TASK INSTRUCTIONS: Gather all lines in the entries below that include the word "loss".

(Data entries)
[Start of section]

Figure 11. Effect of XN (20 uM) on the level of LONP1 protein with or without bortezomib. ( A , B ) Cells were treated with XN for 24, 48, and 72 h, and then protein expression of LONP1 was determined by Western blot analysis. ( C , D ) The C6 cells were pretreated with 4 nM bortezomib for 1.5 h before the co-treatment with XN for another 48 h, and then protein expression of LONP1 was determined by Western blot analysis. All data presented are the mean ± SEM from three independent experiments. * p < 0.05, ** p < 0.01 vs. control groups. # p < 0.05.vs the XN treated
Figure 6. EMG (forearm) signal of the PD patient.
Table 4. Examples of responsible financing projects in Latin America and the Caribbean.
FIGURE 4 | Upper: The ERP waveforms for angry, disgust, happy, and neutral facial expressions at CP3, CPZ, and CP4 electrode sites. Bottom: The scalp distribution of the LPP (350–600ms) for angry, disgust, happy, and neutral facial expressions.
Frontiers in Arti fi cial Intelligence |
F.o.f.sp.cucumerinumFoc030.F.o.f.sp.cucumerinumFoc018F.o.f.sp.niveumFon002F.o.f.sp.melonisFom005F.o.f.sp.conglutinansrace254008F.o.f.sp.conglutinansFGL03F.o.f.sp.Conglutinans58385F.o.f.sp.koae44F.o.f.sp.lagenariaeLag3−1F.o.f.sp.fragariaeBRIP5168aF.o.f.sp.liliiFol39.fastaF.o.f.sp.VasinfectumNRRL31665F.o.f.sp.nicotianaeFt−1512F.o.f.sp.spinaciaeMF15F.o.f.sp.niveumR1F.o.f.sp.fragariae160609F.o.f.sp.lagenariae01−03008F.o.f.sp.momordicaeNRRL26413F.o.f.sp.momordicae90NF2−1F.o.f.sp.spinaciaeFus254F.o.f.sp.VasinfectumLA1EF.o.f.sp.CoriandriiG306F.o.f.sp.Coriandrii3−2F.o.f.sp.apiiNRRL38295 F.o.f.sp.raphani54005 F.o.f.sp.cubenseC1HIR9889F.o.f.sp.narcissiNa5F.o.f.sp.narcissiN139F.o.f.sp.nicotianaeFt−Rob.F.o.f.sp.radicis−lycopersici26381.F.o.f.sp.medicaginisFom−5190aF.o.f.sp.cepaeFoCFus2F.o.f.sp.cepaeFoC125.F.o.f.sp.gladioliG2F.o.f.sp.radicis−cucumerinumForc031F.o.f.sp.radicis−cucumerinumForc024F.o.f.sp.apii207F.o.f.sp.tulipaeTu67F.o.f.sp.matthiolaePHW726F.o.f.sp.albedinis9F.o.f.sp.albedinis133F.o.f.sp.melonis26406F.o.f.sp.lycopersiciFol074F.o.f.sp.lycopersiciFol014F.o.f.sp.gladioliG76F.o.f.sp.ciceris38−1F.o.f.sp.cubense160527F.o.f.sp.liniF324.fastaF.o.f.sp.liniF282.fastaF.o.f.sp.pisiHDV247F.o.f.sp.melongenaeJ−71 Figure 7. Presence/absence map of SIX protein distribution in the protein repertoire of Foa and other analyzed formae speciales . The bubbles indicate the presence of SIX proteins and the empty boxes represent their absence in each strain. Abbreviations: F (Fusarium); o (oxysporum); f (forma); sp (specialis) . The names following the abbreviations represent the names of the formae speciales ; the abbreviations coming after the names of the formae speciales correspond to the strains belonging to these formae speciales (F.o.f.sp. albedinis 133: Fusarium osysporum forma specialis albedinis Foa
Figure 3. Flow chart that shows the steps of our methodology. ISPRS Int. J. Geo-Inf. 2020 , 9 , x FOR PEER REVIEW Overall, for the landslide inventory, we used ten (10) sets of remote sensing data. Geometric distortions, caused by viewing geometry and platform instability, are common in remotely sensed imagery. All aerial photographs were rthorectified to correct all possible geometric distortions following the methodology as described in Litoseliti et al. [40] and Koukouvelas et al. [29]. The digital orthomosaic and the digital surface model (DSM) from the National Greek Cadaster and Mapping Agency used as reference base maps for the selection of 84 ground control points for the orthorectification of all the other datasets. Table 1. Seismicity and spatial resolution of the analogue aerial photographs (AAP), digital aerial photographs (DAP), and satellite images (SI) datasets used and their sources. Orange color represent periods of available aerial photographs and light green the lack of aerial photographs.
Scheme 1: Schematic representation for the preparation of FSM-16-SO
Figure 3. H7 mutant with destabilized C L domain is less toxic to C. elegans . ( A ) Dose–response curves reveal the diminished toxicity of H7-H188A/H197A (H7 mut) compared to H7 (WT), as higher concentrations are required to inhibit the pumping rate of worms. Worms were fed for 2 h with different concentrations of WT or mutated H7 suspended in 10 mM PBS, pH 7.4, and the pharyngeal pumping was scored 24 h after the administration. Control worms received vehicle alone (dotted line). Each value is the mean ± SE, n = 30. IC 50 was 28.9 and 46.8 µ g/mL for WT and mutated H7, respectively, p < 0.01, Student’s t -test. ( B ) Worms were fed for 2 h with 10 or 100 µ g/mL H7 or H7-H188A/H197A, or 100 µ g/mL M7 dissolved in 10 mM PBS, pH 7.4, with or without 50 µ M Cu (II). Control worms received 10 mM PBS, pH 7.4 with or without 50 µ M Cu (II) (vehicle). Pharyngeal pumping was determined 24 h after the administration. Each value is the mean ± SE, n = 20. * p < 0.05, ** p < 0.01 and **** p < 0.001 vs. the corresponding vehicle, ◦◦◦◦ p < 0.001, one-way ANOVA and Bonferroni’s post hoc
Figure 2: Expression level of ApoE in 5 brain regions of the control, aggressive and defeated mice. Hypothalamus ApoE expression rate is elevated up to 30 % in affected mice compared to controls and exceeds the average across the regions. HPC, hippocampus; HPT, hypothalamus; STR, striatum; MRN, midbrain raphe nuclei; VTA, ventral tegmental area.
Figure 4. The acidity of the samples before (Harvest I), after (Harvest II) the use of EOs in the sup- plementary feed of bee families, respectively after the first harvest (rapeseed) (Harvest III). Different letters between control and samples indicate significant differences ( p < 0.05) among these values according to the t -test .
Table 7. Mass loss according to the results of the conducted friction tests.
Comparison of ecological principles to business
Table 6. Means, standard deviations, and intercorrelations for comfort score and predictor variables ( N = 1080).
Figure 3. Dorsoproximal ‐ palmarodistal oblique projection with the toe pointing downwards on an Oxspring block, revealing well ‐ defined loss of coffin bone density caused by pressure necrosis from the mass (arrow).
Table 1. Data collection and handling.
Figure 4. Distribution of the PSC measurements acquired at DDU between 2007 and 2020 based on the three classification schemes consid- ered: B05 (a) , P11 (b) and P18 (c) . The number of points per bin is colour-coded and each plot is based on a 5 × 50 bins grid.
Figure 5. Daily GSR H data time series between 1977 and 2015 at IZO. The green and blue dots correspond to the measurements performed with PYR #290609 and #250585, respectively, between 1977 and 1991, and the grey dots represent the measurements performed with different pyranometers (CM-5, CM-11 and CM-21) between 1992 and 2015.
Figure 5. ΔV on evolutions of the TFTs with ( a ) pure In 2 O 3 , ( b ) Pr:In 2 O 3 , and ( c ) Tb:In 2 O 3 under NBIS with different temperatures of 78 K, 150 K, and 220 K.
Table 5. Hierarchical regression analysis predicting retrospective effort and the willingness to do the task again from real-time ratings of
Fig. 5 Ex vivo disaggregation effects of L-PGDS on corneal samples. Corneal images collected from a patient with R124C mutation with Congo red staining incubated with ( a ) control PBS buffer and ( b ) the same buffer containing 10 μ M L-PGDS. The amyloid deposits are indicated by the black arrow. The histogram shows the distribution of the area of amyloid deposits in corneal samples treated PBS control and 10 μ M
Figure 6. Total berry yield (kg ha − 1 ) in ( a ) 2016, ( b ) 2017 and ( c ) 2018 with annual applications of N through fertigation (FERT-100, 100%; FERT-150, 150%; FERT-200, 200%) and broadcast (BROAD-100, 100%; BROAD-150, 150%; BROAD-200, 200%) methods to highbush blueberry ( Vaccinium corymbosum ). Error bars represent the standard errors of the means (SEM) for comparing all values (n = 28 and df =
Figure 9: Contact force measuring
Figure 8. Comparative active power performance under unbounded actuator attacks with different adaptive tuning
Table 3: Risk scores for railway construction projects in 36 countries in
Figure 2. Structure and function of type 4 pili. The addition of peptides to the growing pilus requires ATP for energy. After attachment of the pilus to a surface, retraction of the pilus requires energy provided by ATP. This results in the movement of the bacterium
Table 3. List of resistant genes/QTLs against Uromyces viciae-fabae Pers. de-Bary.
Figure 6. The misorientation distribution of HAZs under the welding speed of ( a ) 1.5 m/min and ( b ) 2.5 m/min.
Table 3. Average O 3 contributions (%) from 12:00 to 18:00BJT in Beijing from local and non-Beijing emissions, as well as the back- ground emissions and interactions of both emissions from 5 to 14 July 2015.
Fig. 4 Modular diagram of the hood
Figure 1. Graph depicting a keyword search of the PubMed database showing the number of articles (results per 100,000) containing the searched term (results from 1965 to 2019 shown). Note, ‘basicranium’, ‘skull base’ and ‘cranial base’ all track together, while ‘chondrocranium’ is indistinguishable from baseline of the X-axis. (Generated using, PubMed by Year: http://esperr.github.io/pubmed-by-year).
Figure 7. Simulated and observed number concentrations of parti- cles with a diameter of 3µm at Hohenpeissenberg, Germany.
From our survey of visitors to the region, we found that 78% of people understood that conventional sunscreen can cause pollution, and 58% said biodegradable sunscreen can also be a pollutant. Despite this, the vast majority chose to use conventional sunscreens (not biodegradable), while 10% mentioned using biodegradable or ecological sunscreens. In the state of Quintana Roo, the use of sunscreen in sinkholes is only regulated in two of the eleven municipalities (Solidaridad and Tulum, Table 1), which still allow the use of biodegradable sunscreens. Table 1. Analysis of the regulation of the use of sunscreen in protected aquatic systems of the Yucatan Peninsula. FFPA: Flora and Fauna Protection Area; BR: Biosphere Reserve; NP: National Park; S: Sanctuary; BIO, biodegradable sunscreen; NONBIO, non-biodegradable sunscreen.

[End of section]

EXPECTED OUTPUT:
Table 7. Mass loss according to the results of the conducted friction tests.
Figure 3. Dorsoproximal ‐ palmarodistal oblique projection with the toe pointing downwards on an Oxspring block, revealing well ‐ defined loss of coffin bone density caused by pressure necrosis from the mass (arrow).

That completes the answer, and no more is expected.